I am always horrified and repulsed when someone says that they couldn't possibly have another child because they 'don't have enough love in their heart for more children.' This idea that love is a scarce resource has always repulsed me. People have this false idea that romantic relationships should be monogamous because they 'can't' love more than one person. It is one thing to be monogamous because that is what works for you.

Loving one person versus loving many people is a bullshit argument. I love my husband and I love my children. Right there, I am loving more than one person. Love is something that we can hold for many, many people to varying degrees. Romantic love is different from familial love which is different from platonic love. But here's the crazy idea, all of these forms of love are different on the basis of context and expression. That feeling of love is still there otherwise we wouldn't call it love.

I was talking with my old friend K. from high school who mentioned her repulsion with that idea I mentioned at the beginning of this post. We talked about it for a minute and decided that it was a complete cop out. If you don't want more children, own that shit. You don't need to justify yourself to anybody. If you don't want to be polyamorous, own it. Again, there is no reason to justify yourself.

Love is love. It is separate from how big your family is, how many friends you have, who your lover(s) are, or how much shit you own. We need to stop conflating love and its context. It is lazy and irresponsible. It also sets up this horrible standard that love can only manifest in X number of forms if you are Y type of person in Z situation. Love doesn't depend on the context. Love happens on its own. It is like water. It may take the shape of the container it is in (the context) but it is not the same thing as what is holding it.

And the glorious thing about love is that unlike water, the more you give away, the more you have. It is a self renewing resource. Emotional investment is a tricky thing. We can get exhausted from emotional investment but it doesn't negate the emotions. If I have learned anything from this bullshit with bipolar that I have been dealing with for the last six years, I have learned that emotion is separate from context. Correlation does not equate causation.

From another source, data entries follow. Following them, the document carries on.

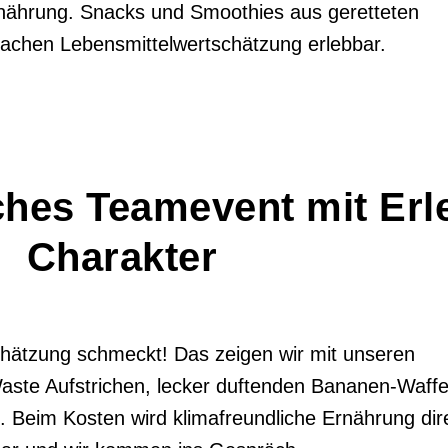
rnährung. Snacks und Smoothies aus geretteten
achen Lebensmittelwertschätzung erlebbar.
hes Teamevent mit Erl
Charakter
hätzung schmeckt! Das zeigen wir mit unseren
ste Aufstrichen, lecker duftenden Bananen-Waffe
Beim Kosten wird klimafreundliche Ernährung dir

Yes, there are a great many things that can provoke an emotional response, given the correct context. That, however, is a case of you responding to stimuli and then interpreting it in an emotional context. Let's think about it for a second. The physical symptoms of the body's arousal response are all pretty much the same. The limbic system for humans is more or less the same for each human and does the same thing, most of the time. The frontal cortex processes the stimuli as it hits the limbic system. For a moment, all you've got is the physical response to the stimulus. But, depending on how the frontal cortex processes the situation, that response can be fear, anger, excitement, anxiety, sexual arousal, or something entirely different.

Love is the same set of sensations every time. That's how we identify it from other emotions. The context helps us assess what is provoking that response. It can be the face of our child, the face of our lover, the sight of a pet, a favorite item, or anything else you can possibly have that stimulates that response. Yes, the process that the love response comes from is somewhat more complex than that of the fight-or-flight response. It doesn't change the fact that it is the same response for different stimuli.

Damn near anything can provoke a fight-or-flight response given the correct context. Why can't anyone figure out that it is the same thing with love?